Note 95:[ (retour) ] Les facultez corporelles ne peuvent &c. Aristote en donne cette raison, que ce qui sent en nous, est en partie corporel, & en partie spirituel; mais que l'ame est purement spirituelle. J'aurois pu remarquer aussi que l'ame a la force de vaincre les panchans purement corporels; jusqu'à exposer quelquefois le corps aux tourmens & à la mort même: & que moins ses actions tiennent du corps, plus elles sont parfaites.

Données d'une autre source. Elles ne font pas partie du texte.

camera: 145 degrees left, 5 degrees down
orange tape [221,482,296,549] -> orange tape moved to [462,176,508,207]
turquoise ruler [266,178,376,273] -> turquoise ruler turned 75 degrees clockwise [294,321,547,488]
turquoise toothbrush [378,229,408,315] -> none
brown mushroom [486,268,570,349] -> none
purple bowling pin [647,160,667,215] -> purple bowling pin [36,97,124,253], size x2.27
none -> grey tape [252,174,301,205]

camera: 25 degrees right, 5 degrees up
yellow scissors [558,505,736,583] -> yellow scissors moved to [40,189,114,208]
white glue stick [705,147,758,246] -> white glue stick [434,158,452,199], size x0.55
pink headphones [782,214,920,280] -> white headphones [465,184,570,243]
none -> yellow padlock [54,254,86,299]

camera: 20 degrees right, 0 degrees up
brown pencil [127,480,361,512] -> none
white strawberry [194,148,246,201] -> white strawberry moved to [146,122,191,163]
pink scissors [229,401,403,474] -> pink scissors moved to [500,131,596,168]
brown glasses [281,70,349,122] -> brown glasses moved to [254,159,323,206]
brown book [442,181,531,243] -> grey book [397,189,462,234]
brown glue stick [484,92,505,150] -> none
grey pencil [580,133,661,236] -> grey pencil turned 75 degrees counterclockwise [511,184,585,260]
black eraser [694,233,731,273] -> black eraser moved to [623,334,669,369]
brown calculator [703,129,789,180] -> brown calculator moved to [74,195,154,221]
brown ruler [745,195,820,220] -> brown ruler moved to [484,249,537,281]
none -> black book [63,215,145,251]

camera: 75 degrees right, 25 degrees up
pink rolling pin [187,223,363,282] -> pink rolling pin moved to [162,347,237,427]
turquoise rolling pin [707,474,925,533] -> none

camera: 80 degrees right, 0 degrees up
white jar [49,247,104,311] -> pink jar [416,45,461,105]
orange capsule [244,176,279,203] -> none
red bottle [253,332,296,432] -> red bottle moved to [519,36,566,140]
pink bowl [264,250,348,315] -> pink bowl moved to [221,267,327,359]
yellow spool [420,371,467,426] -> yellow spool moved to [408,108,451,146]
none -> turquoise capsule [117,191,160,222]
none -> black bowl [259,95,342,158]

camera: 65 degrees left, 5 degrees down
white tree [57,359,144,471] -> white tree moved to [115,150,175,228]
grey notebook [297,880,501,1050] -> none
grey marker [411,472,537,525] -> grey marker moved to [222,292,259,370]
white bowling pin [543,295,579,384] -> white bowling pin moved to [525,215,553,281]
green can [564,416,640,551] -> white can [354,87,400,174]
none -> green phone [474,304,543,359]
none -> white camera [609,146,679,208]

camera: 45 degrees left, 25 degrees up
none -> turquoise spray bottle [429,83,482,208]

Trois autres preuves de l'immortalité de l'ame.
XXIV. Outre ces raisons qui prouvent négativement l'immortalité de l'ame, il y en a d'autres assez fortes, qui la prouvent positivement. En voici trois que je ne ferai qu'indiquer;[96] le pouvoir que l'Homme a sur ses propres actions; le desir de l'immortalité, né, pour ainsi dire, avec nous; & la force de la conscience, qui tantôt trouve dans les bonnes actions quelque pénibles qu'elles soient, un sujet de joye & de consolation, & tantôt sent des remords vifs & afligeans des crimes dont elle est chargée. Ces remords augmentant à l'heure de la mort par le pressentiment d'un Jugement inévitable & prochain, jettent l'ame dans la derniére désolation. Cette force, au reste, dépend si peu de la volonté, que[97] les Tyrans les plus endurcis au crime n'ont jamais pu s'y soustraire, quelques éforts qu'ils ayent fait pour cela. Les exemples en sont assez connus.